Ventilators damage lungs by pushing air into them like balloons, rather than how lungs naturally pull in air, Dr. Joshua Englert, co-lead author of the study and assistant professor of pulmonary, critical care and sleep medicine at the Wexner Medical Center at Ohio State, said.
Englert said ventilators damage cells by stretching the lungs, and reopening collapsed lungs with a ventilator can introduce fluid into the lungs and cause inflammation. According to a 2004 study published in the National Library of Medicine, risk factors for ventilator-induced lung injury include requiring large volumes of oxygen and having existing lung issues.
“There are no drugs that really help the lungs heal. What we do for patients currently is we try and stop the thing that’s injuring the lungs,” Englert said.
The issue of ventilator-induced lung injuries has taken on a new prevalence during the COVID-19 pandemic as patients with severe symptoms develop acute respiratory distress syndrome — during which fluid enters the lungs’ air sacs and blocks the flow of oxygen to organs, according to the Mayo Clinic.
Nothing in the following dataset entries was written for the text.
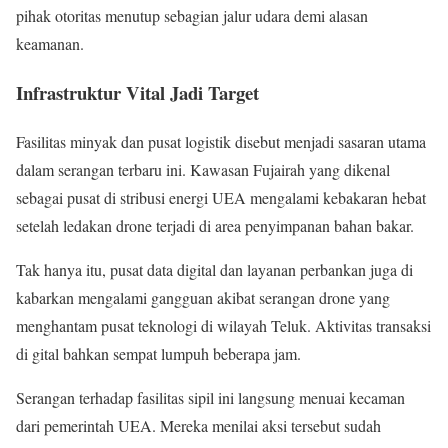
pihak otoritas menutup sebagian jalur udara demi alasan
keamanan.
Infrastruktur Vital Jadi Target
Fasilitas minyak dan pusat logistik disebut menjadi sasaran utama
dalam serangan terbaru ini. Kawasan Fujairah yang dikenal
sebagai pusat di stribusi energi UEA mengalami kebakaran hebat
setelah ledakan drone terjadi di area penyimpanan bahan bakar.
Tak hanya itu, pusat data digital dan layanan perbankan juga di
kabarkan mengalami gangguan akibat serangan drone yang
menghantam pusat teknologi di wilayah Teluk. Aktivitas transaksi
di gital bahkan sempat lumpuh beberapa jam.
Serangan terhadap fasilitas sipil ini langsung menuai kecaman
dari pemerintah UEA. Mereka menilai aksi tersebut sudah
Acute respiratory distress syndrome is one of the leading causes of respiratory failure, according to a Wexner Medical Center press release.
“Before COVID, there were several hundred thousand cases of [acute respiratory distress syndrome] in the United States each year, most of which required mechanical ventilation. But in the past year there have been 21 million COVID-19 patients at risk,” Englert said in the release.
When a person is put on a ventilator, immune cells in the lung perceive mechanical ventilation similar to an infection, according to the release. The cells then activate microRNA in order to slow the production of proteins that cause inflammation.
The researchers found that introducing more microRNA than what the cells naturally produce served as protection against ventilator-induced lung damage in mice.
So far, the research has only been performed on mice, and the researchers leading the study are collaborating with pulmonary and biomedical engineering labs to adapt the processes to humans. Ghadiali said the team is also researching how microRNA reacts with other cells.
“In my mind, the next step is demonstrating how to use this technology as a precision tool to target the cells that need it the most,” Ghadiali said.